セッション情報 シンポジウム16(消化吸収学会・消化器病学会・肝臓学会合同)

肝・胆道疾患と脂質代謝を見直す-消化吸収異常の関与とその治療-

タイトル 肝S16-9:

膵切除後の脂肪肝危険因子に関する検討

演者 岡村 行泰(名古屋大大学院・消化器外科学)
共同演者 杉本 博行(名古屋大大学院・消化器外科学), 中尾 昭公(名古屋大大学院・消化器外科学)
抄録 (目的)膵切除後の経過観察をしていく上で脂肪肝は高頻度に認める病態の一つである。脂肪肝発生の危険因子に関する報告は散見されるが、統一された見解はなく、脂肪肝発症による臨床的影響に関する検討は極めて少ない。今回、当科における膵切除例に対し、これらの検討を行い、脂肪肝発生の危険因子の同定を試みた。(方法)2003年12月から2010年6月までに行った膵切除症例(膵頭十二指腸第2部切除、膵中央切除症例を除く)は367例であった。そのうち術後90日から365日の間のCT画像所見が得られ、肝転移を認めなかった102例を検討対象とした。単純CTの4点におけるHounsfield Unit値を測定し、その平均値が40以下となった症例を脂肪肝と定義し、脂肪肝群、非発生群の2群で術前、術後因子の比較検討を行った。また、脂肪肝群でその後のCT画像所見が得られた症例に対して、脂肪肝改善の有無を検討した。
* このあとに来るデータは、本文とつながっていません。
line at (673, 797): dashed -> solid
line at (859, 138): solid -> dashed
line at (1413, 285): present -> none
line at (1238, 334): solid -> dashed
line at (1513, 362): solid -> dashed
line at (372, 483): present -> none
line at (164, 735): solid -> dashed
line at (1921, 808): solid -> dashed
(結果)膵頭十二指腸切除術(PD)が67例、膵体尾部切除術が28例、膵全摘術が7例に行われていた。102例中32例(31.4%)で脂肪肝を認め、単変量解析では、膵癌、PD、術後インスリン非使用、門脈合併切除、消化酵素剤内服、止痢剤内服、術前減黄あり、術後body mass index (BMI)の3以上減少が脂肪肝発生の危険因子であった。多変量解析では、術後インスリン非使用、術後BMI減少が独立した脂肪肝発生の危険因子であった。脂肪肝群と非発生群の生存率、無再発生存率では有意差を認めなかった。脂肪肝群32例中20例でその後のCT画像が得られ、9例 (45%)で脂肪肝の改善が認められた。(結語)PD症例において術後インスリンを導入し、栄養管理を行うことが、脂肪肝発症の予防につながると考えられたが、発症予防を行うことの臨床的有用性に関しては、今後の検討課題であると考えられた。